> [Exercise prompt] Please give back each entry below unaltered, leaving the pictures out.

> [Data provided]
= Beginning of Section =

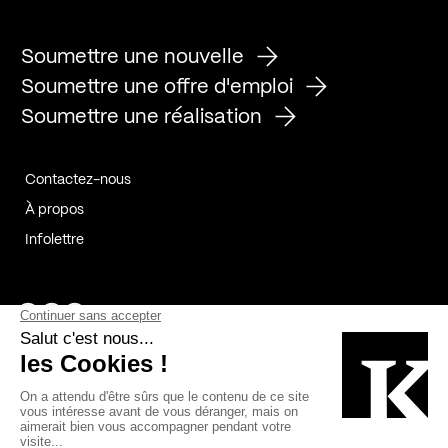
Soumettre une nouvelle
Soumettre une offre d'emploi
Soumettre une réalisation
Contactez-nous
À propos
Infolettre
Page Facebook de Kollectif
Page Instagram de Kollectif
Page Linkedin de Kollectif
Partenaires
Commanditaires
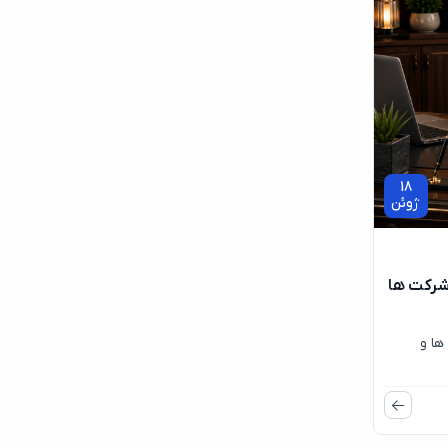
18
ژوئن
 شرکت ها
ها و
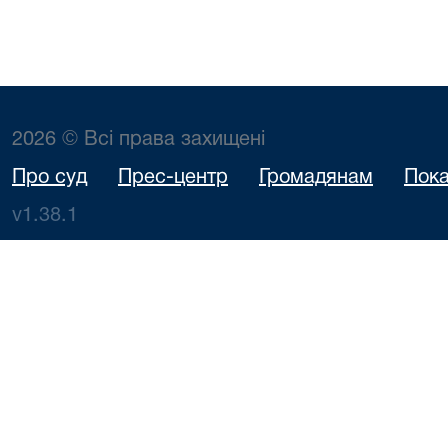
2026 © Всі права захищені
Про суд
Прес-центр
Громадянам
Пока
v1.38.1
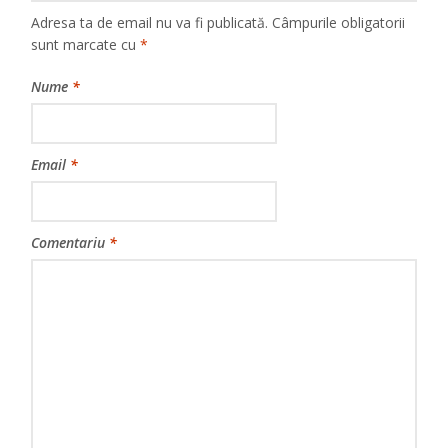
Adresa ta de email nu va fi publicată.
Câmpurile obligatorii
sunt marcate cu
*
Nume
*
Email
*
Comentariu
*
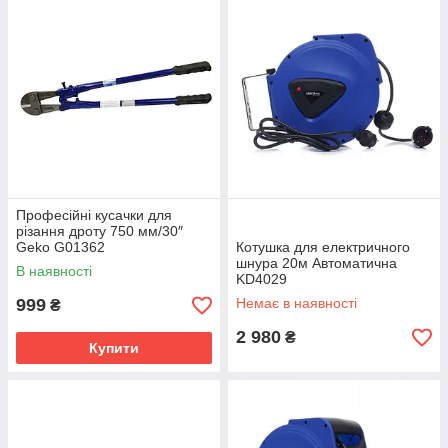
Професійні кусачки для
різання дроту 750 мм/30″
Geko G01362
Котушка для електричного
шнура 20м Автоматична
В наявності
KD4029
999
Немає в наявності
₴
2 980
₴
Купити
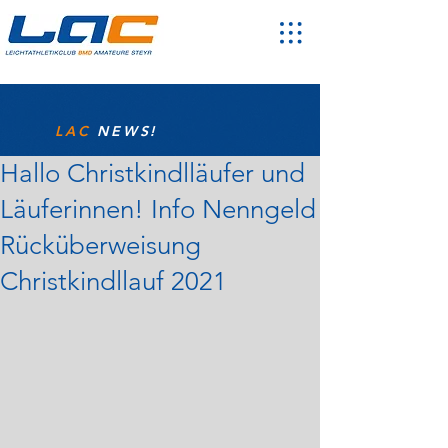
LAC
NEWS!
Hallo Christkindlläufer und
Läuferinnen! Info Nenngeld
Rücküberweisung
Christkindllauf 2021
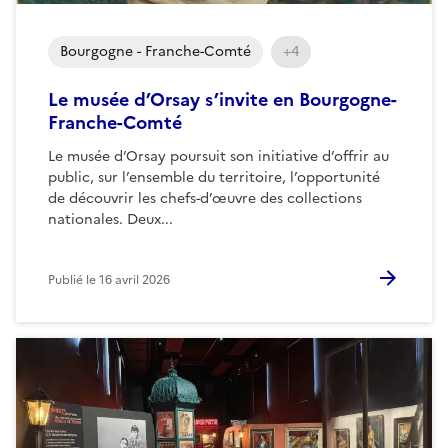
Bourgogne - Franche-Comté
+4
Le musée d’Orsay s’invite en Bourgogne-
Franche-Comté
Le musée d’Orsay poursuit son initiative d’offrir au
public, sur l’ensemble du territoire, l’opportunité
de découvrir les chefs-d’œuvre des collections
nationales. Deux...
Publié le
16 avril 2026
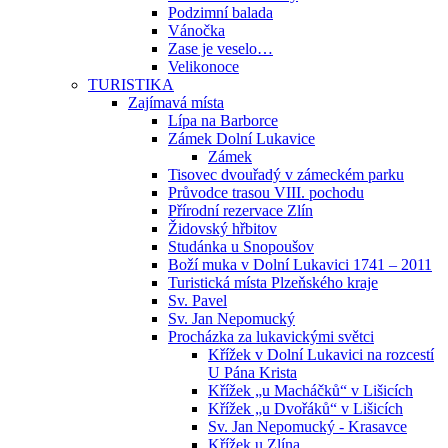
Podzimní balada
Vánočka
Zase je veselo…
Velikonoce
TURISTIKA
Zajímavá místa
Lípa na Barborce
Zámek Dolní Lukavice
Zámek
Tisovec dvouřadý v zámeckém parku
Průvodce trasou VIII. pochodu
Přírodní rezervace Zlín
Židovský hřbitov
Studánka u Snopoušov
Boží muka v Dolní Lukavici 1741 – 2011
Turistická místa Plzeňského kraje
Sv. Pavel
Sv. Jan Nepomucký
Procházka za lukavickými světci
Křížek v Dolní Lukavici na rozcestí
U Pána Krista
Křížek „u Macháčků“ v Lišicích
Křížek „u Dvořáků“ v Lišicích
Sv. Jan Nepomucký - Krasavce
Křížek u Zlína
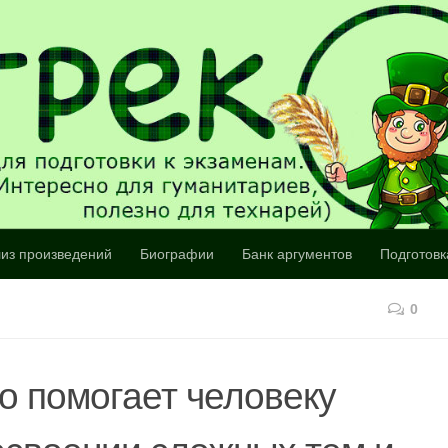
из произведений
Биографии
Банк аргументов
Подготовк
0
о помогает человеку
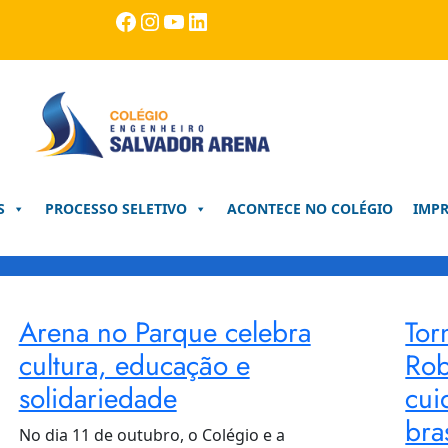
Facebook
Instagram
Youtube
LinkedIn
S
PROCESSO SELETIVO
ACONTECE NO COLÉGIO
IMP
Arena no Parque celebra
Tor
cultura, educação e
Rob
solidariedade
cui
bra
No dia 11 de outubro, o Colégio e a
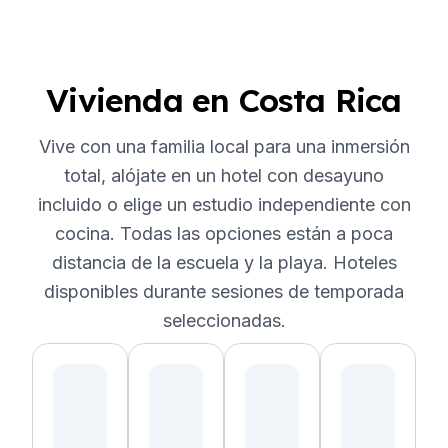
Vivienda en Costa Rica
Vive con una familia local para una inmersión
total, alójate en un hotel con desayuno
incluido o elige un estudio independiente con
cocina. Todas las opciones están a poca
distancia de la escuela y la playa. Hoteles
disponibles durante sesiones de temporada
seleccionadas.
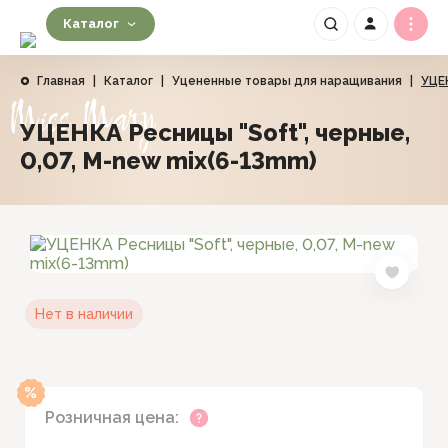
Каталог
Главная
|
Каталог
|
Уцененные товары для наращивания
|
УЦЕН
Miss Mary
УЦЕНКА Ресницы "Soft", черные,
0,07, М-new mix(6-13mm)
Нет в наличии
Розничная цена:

= End of Section =

> [Solution to the exercise]
Soumettre une nouvelle
Soumettre une offre d'emploi
Soumettre une réalisation
Contactez-nous
À propos
Infolettre
Page Facebook de Kollectif
Page Instagram de Kollectif
Page Linkedin de Kollectif
Partenaires
Commanditaires
18
ژوئن
 شرکت ها
ها و
2026 © Всі права захищені
Про суд
Прес-центр
Громадянам
Пока
v1.38.1
Adresa ta de email nu va fi publicată.
Câmpurile obligatorii
sunt marcate cu
*
Nume
*
Email
*
Comentariu
*
Професійні кусачки для
різання дроту 750 мм/30″
Geko G01362
Котушка для електричного
шнура 20м Автоматична
В наявності
KD4029
999
Немає в наявності
₴
2 980
₴
Купити
LAC
NEWS!
Hallo Christkindlläufer und
Läuferinnen! Info Nenngeld
Rücküberweisung
Christkindllauf 2021
Bourgogne - Franche-Comté
+4
Le musée d’Orsay s’invite en Bourgogne-
Franche-Comté
Le musée d’Orsay poursuit son initiative d’offrir au
public, sur l’ensemble du territoire, l’opportunité
de découvrir les chefs-d’œuvre des collections
nationales. Deux...
Publié le
16 avril 2026
Podzimní balada
Vánočka
Zase je veselo…
Velikonoce
TURISTIKA
Zajímavá místa
Lípa na Barborce
Zámek Dolní Lukavice
Zámek
Tisovec dvouřadý v zámeckém parku
Průvodce trasou VIII. pochodu
Přírodní rezervace Zlín
Židovský hřbitov
Studánka u Snopoušov
Boží muka v Dolní Lukavici 1741 – 2011
Turistická místa Plzeňského kraje
Sv. Pavel
Sv. Jan Nepomucký
Procházka za lukavickými světci
Křížek v Dolní Lukavici na rozcestí
U Pána Krista
Křížek „u Macháčků“ v Lišicích
Křížek „u Dvořáků“ v Lišicích
Sv. Jan Nepomucký - Krasavce
Křížek u Zlína
из произведений
Биографии
Банк аргументов
Подготовк
0
о помогает человеку
Facebook
Instagram
Youtube
LinkedIn
S
PROCESSO SELETIVO
ACONTECE NO COLÉGIO
IMP
Arena no Parque celebra
Tor
cultura, educação e
Rob
solidariedade
cui
bra
No dia 11 de outubro, o Colégio e a
Vivienda en Costa Rica
Vive con una familia local para una inmersión
total, alójate en un hotel con desayuno
incluido o elige un estudio independiente con
cocina. Todas las opciones están a poca
distancia de la escuela y la playa. Hoteles
disponibles durante sesiones de temporada
seleccionadas.
Каталог
Главная
|
Каталог
|
Уцененные товары для наращивания
|
УЦЕН
Miss Mary
УЦЕНКА Ресницы "Soft", черные,
0,07, М-new mix(6-13mm)
Нет в наличии
Розничная цена:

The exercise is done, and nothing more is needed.